Entre as palestras, estão temas como desenvolvimento motor no autismo e seus impactos na linguagem e no comportamento, psicodiagnóstico, inclusão sob uma perspectiva neuroafirmativa e estratégias éticas de atendimento.
O congresso amplia o debate para temas ainda pouco discutidos, como autismo na vida adulta, diagnóstico tardio, sexualidade no TEA feminino e os desafios da adolescência no espectro.
Situações do cotidiano também entram na pauta, como manejo de comportamentos em casa, estratégias para crises agressivas e intervenções terapêuticas em áreas como fisioterapia e desenvolvimento cognitivo, tanto no TEA quanto no TDAH.
A programação inclui ainda rodas de conversa sobre autismo adulto e parentalidade atípica, além de uma apresentação artística.

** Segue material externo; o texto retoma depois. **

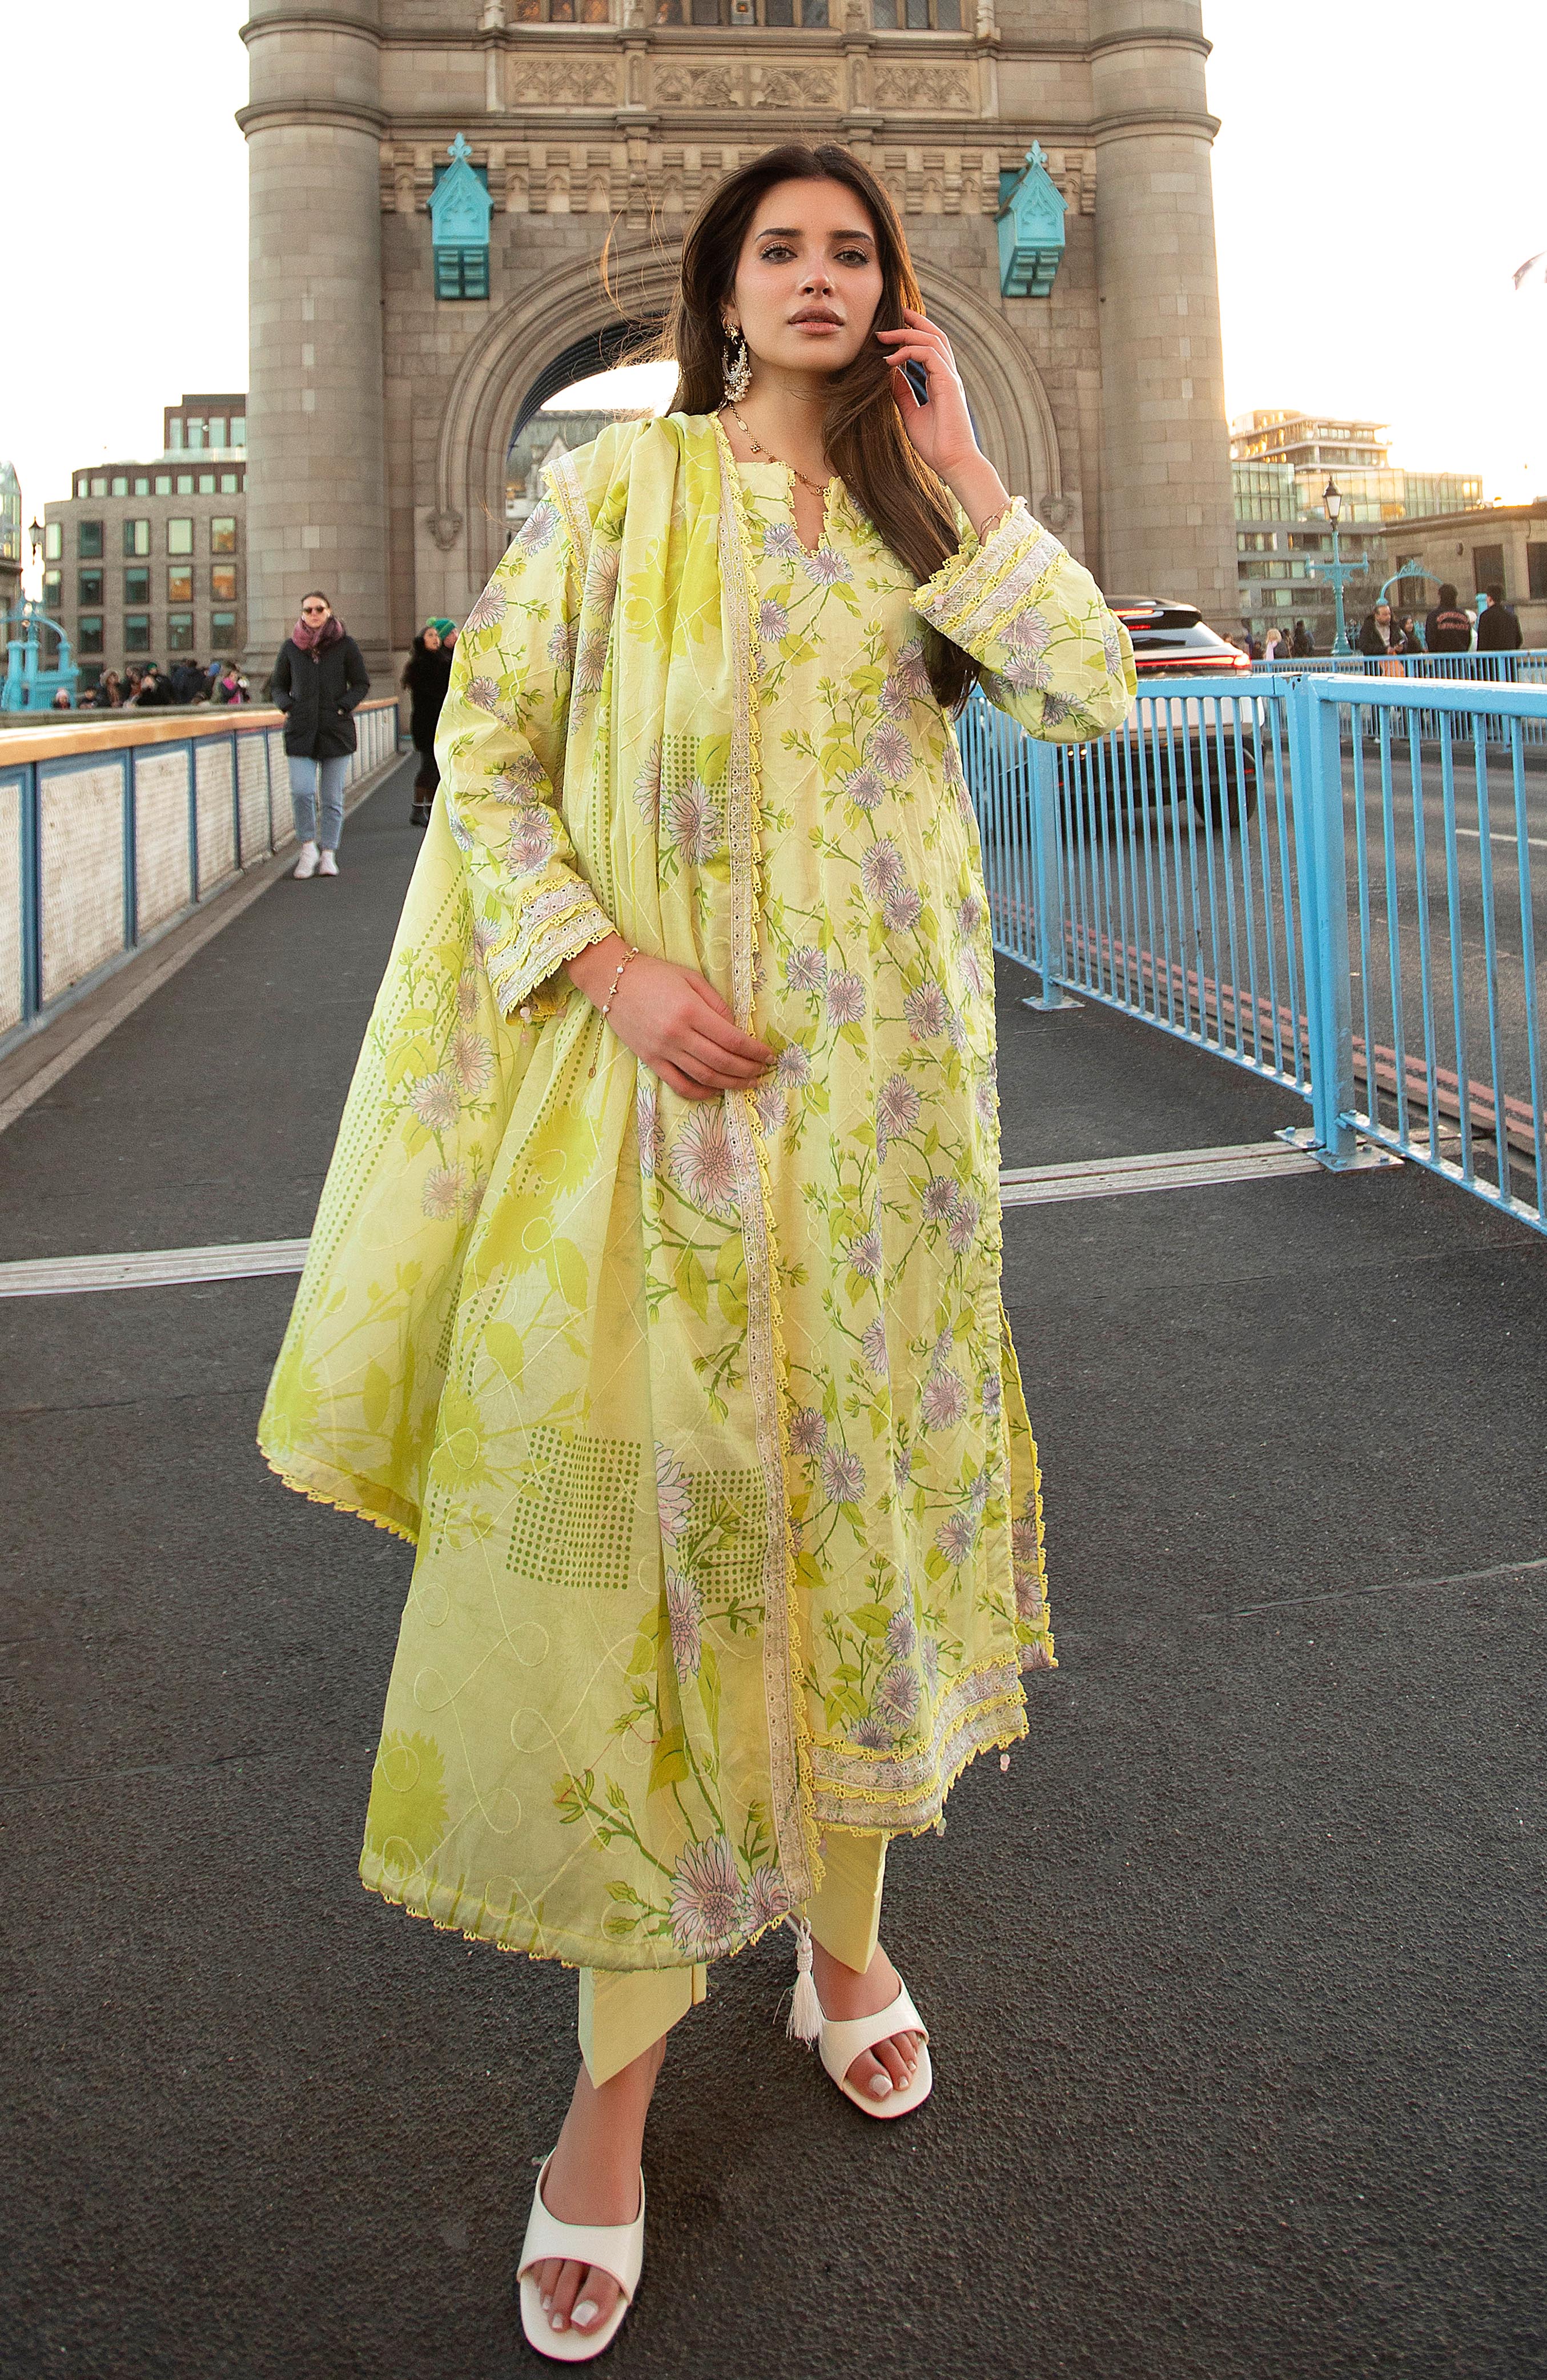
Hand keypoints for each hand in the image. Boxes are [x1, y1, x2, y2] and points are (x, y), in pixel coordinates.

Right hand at [567, 939, 773, 1102]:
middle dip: (747, 1069)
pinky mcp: (650, 1060)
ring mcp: (663, 1050)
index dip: (754, 1051)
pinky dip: (701, 1092)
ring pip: (704, 1076)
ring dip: (730, 1083)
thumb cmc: (654, 974)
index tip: (768, 1055)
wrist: (612, 980)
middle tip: (762, 1071)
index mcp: (691, 1010)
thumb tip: (737, 1028)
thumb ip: (717, 1004)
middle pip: (722, 1061)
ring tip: (748, 1083)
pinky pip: (679, 1084)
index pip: (732, 1039)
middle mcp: (678, 1034)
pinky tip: (716, 1090)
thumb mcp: (691, 978)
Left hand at [877, 308, 980, 480]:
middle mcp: (948, 375)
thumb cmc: (935, 445)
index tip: (892, 329)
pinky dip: (908, 352)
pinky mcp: (949, 383)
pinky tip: (890, 360)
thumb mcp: (911, 414)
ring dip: (906, 333)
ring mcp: (950, 378)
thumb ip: (902, 393)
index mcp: (942, 381)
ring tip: (883, 335)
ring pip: (932, 340)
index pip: (930, 347)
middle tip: (891, 313)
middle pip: (935, 335)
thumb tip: (889, 374)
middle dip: (914, 321)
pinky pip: (929, 354)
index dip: (914, 333)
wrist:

Outro eixo importante será a inclusão escolar, com foco nas exigências legais e nos desafios enfrentados por famílias e educadores na garantia de direitos.
Com a participação de especialistas nacionais e internacionais, o Neuroimersão propõe integrar ciência, prática clínica e experiências reais em um tema que ganha visibilidade, mas ainda carece de informação acessível e políticas efetivas.